■ Exercise brief:
Transcribe the tail of the listing: start at the line containing "beige bottle [164,281,180,332]" and stop after the last line, keeping every character as is and adding nothing.

■ Stored data:
------------------------------------

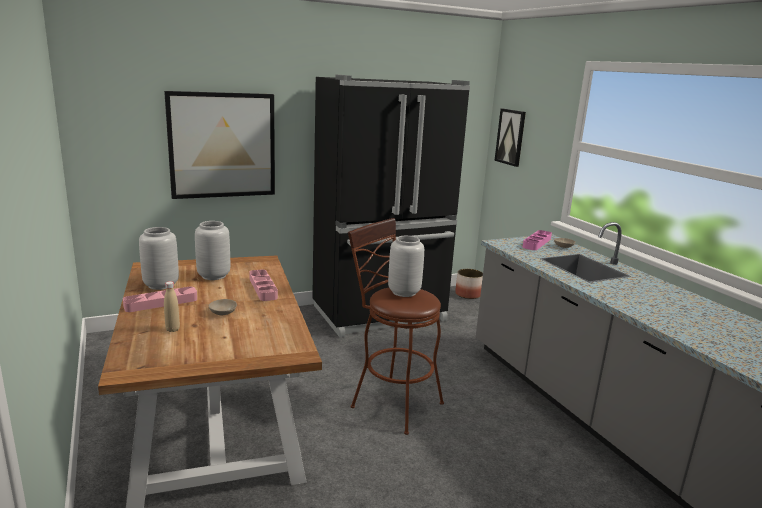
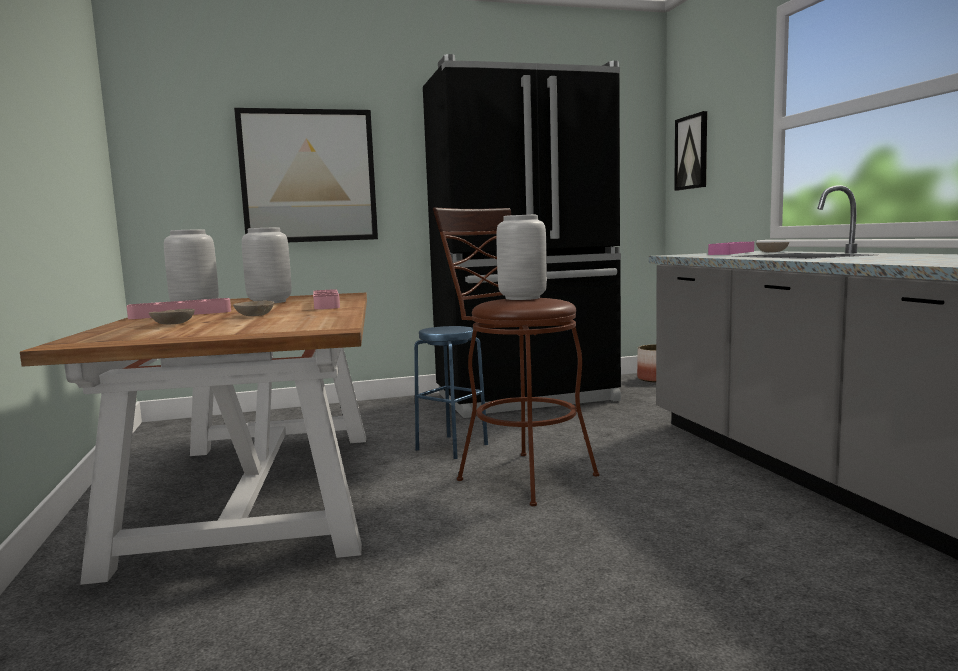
camera: 10 degrees right, 10 degrees down
beige bottle [164,281,180,332] -> beige bowl [149,309,195,324]
none -> blue stool [414,326,488,459]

------------------------------------

■ Written solution:
beige bottle [164,281,180,332] -> beige bowl [149,309,195,324]
none -> blue stool [414,326,488,459]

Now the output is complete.